The new flower beds opened this week and they were so beautiful. Unfortunately the sweat cascaded into my eyes, burning them as I crouched down to get the best angle, so only one image passed the review committee. (NB: I am the review committee.)  
I moved to a shadier spot. This is the 'pick your own' table, where you can grab a pair of scissors (if there are any left) and a quart container to borrow while you pick beans, peas, strawberries, whatever's on the 'you pick' board. 
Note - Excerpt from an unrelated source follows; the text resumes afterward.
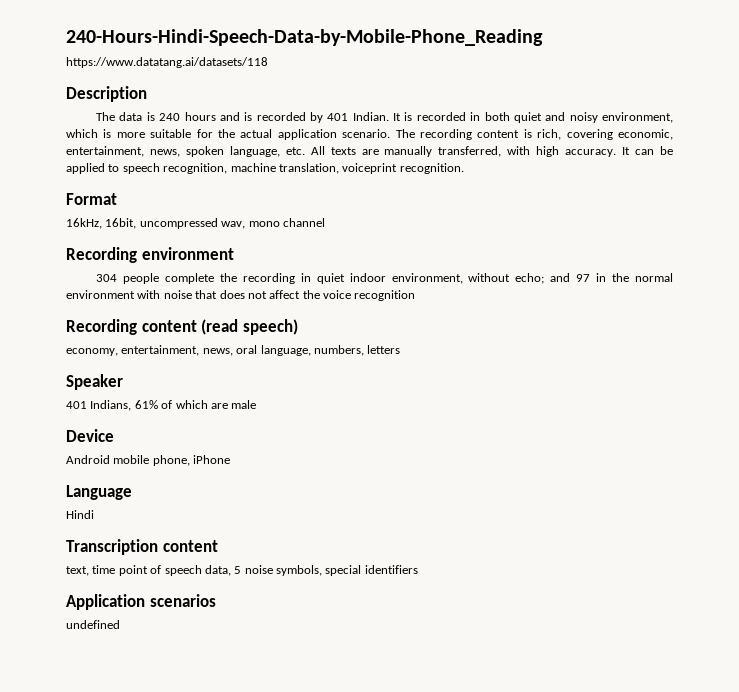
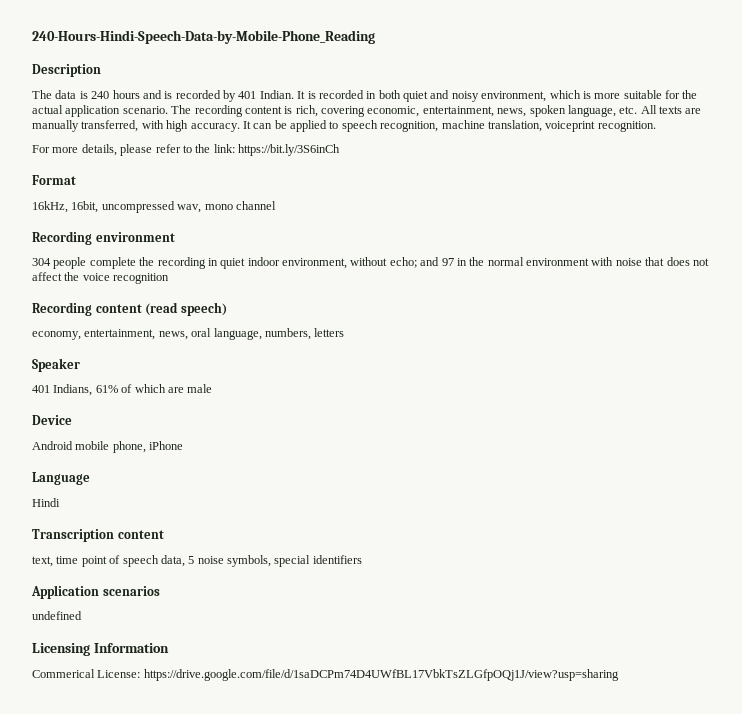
[66,57,268,68] // https://www.datatang.ai/datasets/118 -> (375, 37) none
(464, 168) none -> [32,144,340,156] // For more details, please refer to the link: https://bit.ly/3S6inCh
(120, 624) none -> [32,643,169,656] [32,669,619,681] // Licensing Information // Commerical License: https://drive.google.com/file/d/1saDCPm74D4UWfBL17VbkTsZLGfpOQj1J/view?usp=sharing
Mountain View sells other local products, including soap and El Jardin bread (let me tell you: this bread is LEGIT. If you haven't tried it yet and you live in the area, GET THEE TO A FINE EL JARDIN RETAILER SOON.)
Did I show you the gorgeous chinese cabbage in last week's Farm Share post? I'm too hot to remember. I adore chinese cabbage. I chop it up in a giant bowl (SERIOUSLY. BIG BOWL) and add seeded cucumber, mint, cilantro, some red onion, pepper flakes, rice wine vinegar, chopped peanuts and some satay sauce. I could live on that when it's so hot you'd rather dance a jig with Dick Cheney than turn on the oven. Also? garlic.  
Okay. I gotta go stick my head in a refrigerator.